***** DATA SHOWN

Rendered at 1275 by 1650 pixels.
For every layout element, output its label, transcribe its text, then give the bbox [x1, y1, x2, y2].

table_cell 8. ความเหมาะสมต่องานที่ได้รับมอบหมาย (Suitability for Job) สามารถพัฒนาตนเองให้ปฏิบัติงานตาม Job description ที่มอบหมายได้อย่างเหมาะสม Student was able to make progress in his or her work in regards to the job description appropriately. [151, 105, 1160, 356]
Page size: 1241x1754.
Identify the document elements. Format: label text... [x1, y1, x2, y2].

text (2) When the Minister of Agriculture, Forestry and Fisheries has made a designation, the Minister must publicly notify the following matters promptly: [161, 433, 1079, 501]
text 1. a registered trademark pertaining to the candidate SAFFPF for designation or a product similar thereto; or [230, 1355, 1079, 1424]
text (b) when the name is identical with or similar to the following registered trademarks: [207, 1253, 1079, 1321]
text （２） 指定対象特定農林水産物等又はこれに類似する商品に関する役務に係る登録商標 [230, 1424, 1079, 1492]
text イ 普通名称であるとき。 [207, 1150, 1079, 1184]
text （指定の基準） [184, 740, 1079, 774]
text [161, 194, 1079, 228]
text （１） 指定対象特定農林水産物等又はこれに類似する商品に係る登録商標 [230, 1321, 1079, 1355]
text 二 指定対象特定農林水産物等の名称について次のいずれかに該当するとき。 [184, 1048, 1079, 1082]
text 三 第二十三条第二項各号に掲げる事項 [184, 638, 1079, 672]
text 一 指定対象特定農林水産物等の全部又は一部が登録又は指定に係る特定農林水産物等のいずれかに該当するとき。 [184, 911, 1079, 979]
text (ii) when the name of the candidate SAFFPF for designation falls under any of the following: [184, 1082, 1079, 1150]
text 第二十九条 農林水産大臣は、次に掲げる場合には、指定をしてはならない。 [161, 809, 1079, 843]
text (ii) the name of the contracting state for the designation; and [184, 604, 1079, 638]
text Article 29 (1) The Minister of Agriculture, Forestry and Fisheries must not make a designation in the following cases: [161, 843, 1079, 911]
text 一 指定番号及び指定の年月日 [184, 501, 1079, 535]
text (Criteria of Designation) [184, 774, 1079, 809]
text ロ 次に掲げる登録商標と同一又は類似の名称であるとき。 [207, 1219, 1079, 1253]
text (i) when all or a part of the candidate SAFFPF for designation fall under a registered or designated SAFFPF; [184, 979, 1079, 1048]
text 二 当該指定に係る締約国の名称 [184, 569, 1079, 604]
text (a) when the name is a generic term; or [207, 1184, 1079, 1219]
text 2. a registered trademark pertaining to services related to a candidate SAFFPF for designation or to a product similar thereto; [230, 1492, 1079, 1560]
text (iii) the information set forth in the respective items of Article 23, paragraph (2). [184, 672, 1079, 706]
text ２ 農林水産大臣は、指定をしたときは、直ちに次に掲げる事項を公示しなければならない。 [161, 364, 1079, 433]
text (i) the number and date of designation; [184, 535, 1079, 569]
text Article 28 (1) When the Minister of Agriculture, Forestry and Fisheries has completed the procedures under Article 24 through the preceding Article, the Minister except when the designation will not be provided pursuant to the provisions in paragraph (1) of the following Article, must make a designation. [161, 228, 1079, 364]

**********

### WHAT THE TASK ASKS
Your task is to set down again, exactly, every line from the beginning of the listing through the line with "Page size: 1241x1754.".

### OUTPUT FOR THIS EXERCISE
Rendered at 1275 by 1650 pixels.
For every layout element, output its label, transcribe its text, then give the bbox [x1, y1, x2, y2].

table_cell 8. ความเหมาะสมต่องานที่ได้รับมอบหมาย (Suitability for Job) สามารถพัฒนาตนเองให้ปฏิบัติงานตาม Job description ที่มอบหมายได้อย่างเหมาะสม Student was able to make progress in his or her work in regards to the job description appropriately. [151, 105, 1160, 356]
Page size: 1241x1754.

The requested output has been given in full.